Quando chegar ao fim,
talvez. Vícios todos têm... Bebidas, cigarro, masoquismo, amor. Dizer “vou
parar” já se tornou rotina, saber que não é verdade também.
Nesse mundo
repugnante ser negligente ao ver a tristeza é bonito, naturalizamos o inaceitável,
apenas para não parecer ruim aos olhos. E quem discorda é tachado revoltado, Revoltado
mesmo! Todos deviam estar!
Em a fuga nós
procuramos. Fugir da cidade, fugir da vida... Cortar o inútil, cortar os
pulsos... Escapar! Então construiremos uma máquina do tempo e voltemos à era árcade,
com a doce ilusão de que seremos felizes. Mas que felicidade é essa? Se ela
realmente existisse não teria mudado.
Não importa o que eu
faça, pois farei sozinha, e sozinha não mudarei o mundo. Mudar só minha vida
não me motiva, mas estou sozinha, e será sempre assim, Nós vivemos em
sociedade, cercados por pessoas, nos iludimos achando que temos com quem
contar, mas todos morreremos sozinhos.

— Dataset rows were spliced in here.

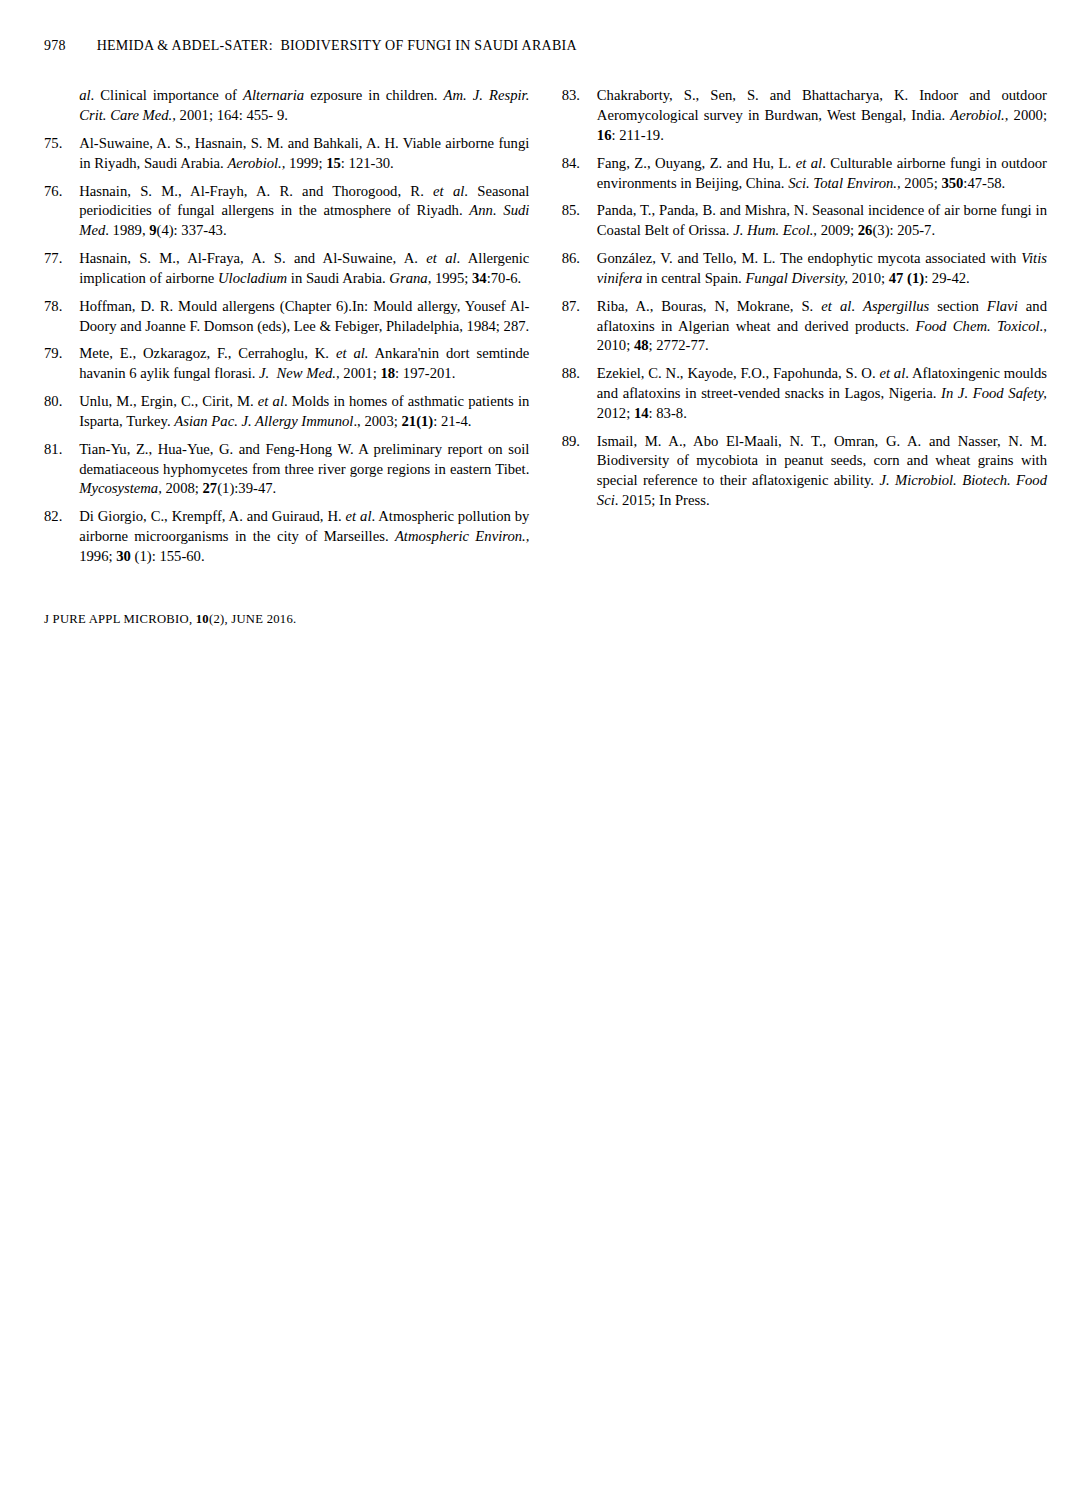978 HEMIDA & ABDEL-SATER: BIODIVERSITY OF FUNGI IN SAUDI ARABIA
al. Clinical importance of Alternaria ezposure in children. Am. J. Respir. Crit. Care Med., 2001; 164: 455- 9.
75. Al-Suwaine, A. S., Hasnain, S. M. and Bahkali, A. H. Viable airborne fungi in Riyadh, Saudi Arabia. Aerobiol., 1999; 15: 121-30.
76. Hasnain, S. M., Al-Frayh, A. R. and Thorogood, R. et al. Seasonal periodicities of fungal allergens in the atmosphere of Riyadh. Ann. Sudi Med. 1989, 9(4): 337-43.
77. Hasnain, S. M., Al-Fraya, A. S. and Al-Suwaine, A. et al. Allergenic implication of airborne Ulocladium in Saudi Arabia. Grana, 1995; 34:70-6.
78. Hoffman, D. R. Mould allergens (Chapter 6).In: Mould allergy, Yousef Al- Doory and Joanne F. Domson (eds), Lee & Febiger, Philadelphia, 1984; 287.
79. Mete, E., Ozkaragoz, F., Cerrahoglu, K. et al. Ankara'nin dort semtinde havanin 6 aylik fungal florasi. J. New Med., 2001; 18: 197-201.
80. Unlu, M., Ergin, C., Cirit, M. et al. Molds in homes of asthmatic patients in Isparta, Turkey. Asian Pac. J. Allergy Immunol., 2003; 21(1): 21-4.
81. Tian-Yu, Z., Hua-Yue, G. and Feng-Hong W. A preliminary report on soil dematiaceous hyphomycetes from three river gorge regions in eastern Tibet. Mycosystema, 2008; 27(1):39-47.
82. Di Giorgio, C., Krempff, A. and Guiraud, H. et al. Atmospheric pollution by airborne microorganisms in the city of Marseilles. Atmospheric Environ., 1996; 30 (1): 155-60.
83. Chakraborty, S., Sen, S. and Bhattacharya, K. Indoor and outdoor Aeromycological survey in Burdwan, West Bengal, India. Aerobiol., 2000; 16: 211-19.
84. Fang, Z., Ouyang, Z. and Hu, L. et al. Culturable airborne fungi in outdoor environments in Beijing, China. Sci. Total Environ., 2005; 350:47-58.
85. Panda, T., Panda, B. and Mishra, N. Seasonal incidence of air borne fungi in Coastal Belt of Orissa. J. Hum. Ecol., 2009; 26(3): 205-7.
86. González, V. and Tello, M. L. The endophytic mycota associated with Vitis vinifera in central Spain. Fungal Diversity, 2010; 47 (1): 29-42.
87. Riba, A., Bouras, N, Mokrane, S. et al. Aspergillus section Flavi and aflatoxins in Algerian wheat and derived products. Food Chem. Toxicol., 2010; 48; 2772-77.
88. Ezekiel, C. N., Kayode, F.O., Fapohunda, S. O. et al. Aflatoxingenic moulds and aflatoxins in street-vended snacks in Lagos, Nigeria. In J. Food Safety, 2012; 14: 83-8.
89. Ismail, M. A., Abo El-Maali, N. T., Omran, G. A. and Nasser, N. M. Biodiversity of mycobiota in peanut seeds, corn and wheat grains with special reference to their aflatoxigenic ability. J. Microbiol. Biotech. Food Sci. 2015; In Press.
J PURE APPL MICROBIO, 10(2), JUNE 2016.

Perseguidos sempre pela mesma palavra,
pelo resto da eternidade.
Então, sozinha no meu
quarto, eu me permito escapar, não de vez, ainda não... Com meu vício, o vício
que cada um tem o seu e julga o do outro, pois assim ninguém tem que se odiar
pelo que faz, eu me odeio pelo que faço, mas já não minto para mim mesma.